Do Dual Convictions for Single Crime of Attempted Homicide With Aggravated Battery Cause Double Jeopardy Violation ?
In Gordon v. State, 780 So. 2d 17 (Fla. 2001), the Court held that convictions as charged of attempted first-degree murder with a firearm and aggravated battery causing great bodily harm did not cause a double jeopardy violation.
In light of the almost identical counts of attempted murder charged for a single act in this case, which resulted in convictions of different lesser included offenses, it is clear that Gordon rests upon an error in legal analysis and is unacceptable in actual practice.

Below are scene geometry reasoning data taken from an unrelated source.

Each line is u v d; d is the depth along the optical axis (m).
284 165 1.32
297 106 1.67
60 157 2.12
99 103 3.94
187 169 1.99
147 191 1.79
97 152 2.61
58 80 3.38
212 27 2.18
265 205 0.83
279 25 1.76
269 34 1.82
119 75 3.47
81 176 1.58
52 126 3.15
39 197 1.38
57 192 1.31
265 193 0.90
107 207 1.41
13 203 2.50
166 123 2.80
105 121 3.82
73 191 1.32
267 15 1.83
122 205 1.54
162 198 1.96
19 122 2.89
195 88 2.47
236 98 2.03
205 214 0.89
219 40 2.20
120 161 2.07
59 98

Puryear v. State, 810 So. 2d 901, 905 (Fla. 2002) ("The doctrine of stare decisis bends where ... there has been an error in legal analysis.");
Brown v. State, 719 So. 2d 882, 890 (Fla. 1998) (Wells, J., dissenting) ("Intellectual honesty continues to demand that precedent be followed unless there has been a clear showing that the earlier decision was factually or legally erroneous or has not proven acceptable in actual practice.").
In Gordon, the court approved a district court decision affirming convictions of attempted first-degree murder, aggravated battery causing great bodily harm, and felony causing bodily injury for the defendant's act of shooting the victim during a robbery attempt. See 780 So. 2d at 18, 25.
Applying the exception in section 775.021(4)(b)(2), Florida Statutes (2004), to the statement of legislative preference that a defendant be convicted for each crime committed in a criminal episode, we adopted language from Justice Shaw's dissenting opinion in Carawan v. State, 515 So. 2d 161, 173 (Fla. 1987).
Justice Shaw stated in Carawan that "the primary evil of aggravated battery is that it inflicts physical injury on the victim, whereas the primary evil of attempted homicide is that it may inflict death." See id., quoted in Gordon, 780 So. 2d at 23.
The Court therefore concluded in Gordon that the crimes were "not 'degree variants' of the same underlying offense" for which dual convictions are unauthorized pursuant to section 775.021(4)(b)(2). 780 So. 2d at 25.